Van’da Kamu Emekçileri Sendikası (KESK), Devrimci İşçi Sendikası (DİSK), Türk Mühendis ve Mimar Odaları Birliği (TMMOB), Türk Tabipler Birliği (TTB) ve Türk Diş Hekimleri Birliği (TDB) tarafından, 10 Ekim Ankara Katliamının yıldönümünde bir basın açıklaması düzenlendi. Açıklamaya Yeşil Sol Parti Van Milletvekili Mahmut Dindar, yerine kayyım atanan Van Büyükşehir Belediye Eş Başkanı Mustafa Avcı, Yeşil Sol Parti, HDP, DBP ve EMEP il ve ilçe örgütleri ve Van Barosu katıldı.
'KATLİAMA ADETA YOL VEREN İKTİDAR ANKETLERLE OY HESABI DERDİNE DÜŞTÜ'
Cumhuriyet Caddesi üzerinde bir araya gelen emek ve demokrasi örgütleri adına basın açıklamasını Eğitim-Sen Van Şubesi Başkanı Murat Atabay okudu. “10 Ekim katliamını unutturmayacağız” pankartı ile gerçekleştirilen açıklamada, “Yüreğimiz kan ağlarken birileri statlarda barış karanfillerimizi yuhalattı, insanlık suçları işleyen cani bir örgüte selam yolladı! Bizler ülkemizin geleceğine kara bir leke olarak düşen katliamda yitirdiklerimizi birer birer toprağa defnettiğimiz sıralarda katliamı önlemek bir yana adeta yol veren iktidar anketlerle oy hesabı derdine düştü. Katliam milyonların ruhunda, yüreğinde derin yaralar açarken, acının bir nebze olsun hafiflemesi için katliamın gerçek sorumlularının yakalanmasını beklerken yetkililer ‘kokteyl örgüt’ diyerek ilk karartmayı yaptılar! Barış karanfillerimizin aileleri, yakınları, avukatları ve biz mücadele arkadaşları katliamın gerçek suçlularının açığa çıkması için kılı kırk yararak belge ve delil ararken idareciler delilleri “dolaplarda unuttular”, kimisini de imha ettiler!” denildi.
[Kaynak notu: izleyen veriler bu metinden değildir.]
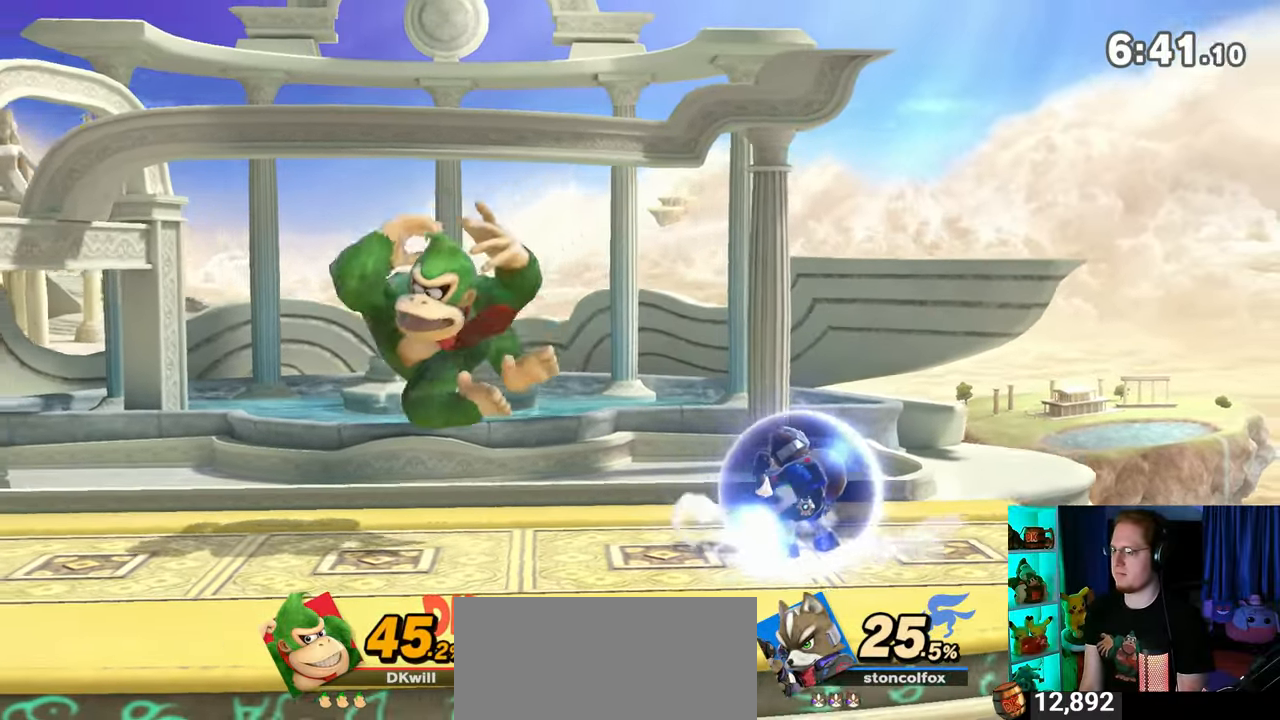
{"buttons": [], "left_stick": "left", "right_stick": "center", "events": [[217, "left_stick", "center"], [300, "left_stick", "left"]]}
'HER ÜÇ KATLİAMIN DAVA SÜRECİ KAPATILMAK İSTENMEKTEDİR'
10 Ekim 2015 tarihinde gerçekleştirilen katliamlardan önce 5 Haziran 2005 tarihinde Diyarbakır ve 20 Temmuz 2015 tarihinde ise Suruç katliamlarının gerçekleştirildiğini hatırlatan Atabay, “Her üç katliamın sadece planlaması değil sözümüz ona ‘ihmaller zinciri’ de büyük benzerlikler taşımaktadır. Her ne hikmetse her üç katliamın öncesinde güvenlik güçleri ortadan kaybolmuş, arama noktaları kaldırılmıştır! Her üç katliamın dava süreci de birkaç maşaya ceza verilerek kapatılmak istenmektedir. Ve katliamlar zincirinin iktidarı sarsılan AKP’nin yeniden çoğunluğu sağlamasıyla bıçakla kesilir gibi kesilmesi sürecin politik arka planı için kafalardaki en önemli soru olarak varlığını korumaktadır” dedi.
'AMBULANSLARDAN ÖNCE TOMA’LAR VE ZIRHLI ARAÇLAR ALANA GELMİŞTİR'
Ankara Gar Katliamının Türkiye’nin başkentinin ortasında ve bütün güvenlik bürokrasisinin gözleri önünde gerçekleştiğini vurgulayan Atabay, “Katliamı gerçekleştiren canilerin istihbarat tarafından takip edildiği, canlı bomba ihbarının olduğu, katliam sorumlularının istihbarat görevlileri ile katliam öncesinde ve sonrasında görüştüğü çok sayıda belge ile kanıtlandı. Katliamı gerçekleştiren IŞİD katilleri, patlama malzemeleri ile binlerce kilometre yolu adeta elini kolunu sallayarak, herhangi bir kontrole tabi olmadan geçti. Gelinen aşamada ortaya çıkan gerçekler bu katliamın önünün açıldığı göstermektedir. Sadece katliamın önü açılmamış, yüzlerce insan bir nefesle yaşama tutunmaya çalışırken, binlerce insanın yardım çığlığı yeri göğü inletirken, kamu görevlisi sorumluluğunu taşımayanlardan bazıları alana gelen ambulansları durdurmuş, bazıları yerde yatan yaralılara biber gazı sıkarak, yardım etmeye çalışanlara saldırmıştır. Ambulanslardan önce TOMA’lar, zırhlı araçlar alana gelmiştir!” şeklinde konuştu.
'BEDELİ NE OLURSA OLSUN, BARIŞ POLİTİKASINI SAVUNACAĞIZ'
Açıklamanın devamında Atabay, katliamın dava sürecine değinerek şöyle konuştu: “Sekiz yıldır katliamın aydınlatılması, gerçek faillerin açığa çıkarılması için talep edilen esaslı bilgi ve belgelerin neredeyse tamamı, büyük bir engelleme gayretiyle reddedilmiştir. Bizler IŞİD’e ve IŞİD zihniyetine, gericiliğe, laiklik karşıtı faaliyetlere, halklarımızın düşmanlaştırılmasına teslim olmadık, olmayacağız. Bir kez daha savaş rüzgârlarının estirildiği bu dönemde ülkemizde, bölgemizde ve dünyada bedeli ne olursa olsun barış politikasını savunacak, emek ve demokrasi mücadelesini yükselteceğiz.”
Basın açıklamasının ardından, Ankara Gar Katliamında yaşamını yitirenler anısına fotoğraf sergisi ve sinevizyon gösterimi yapıldı.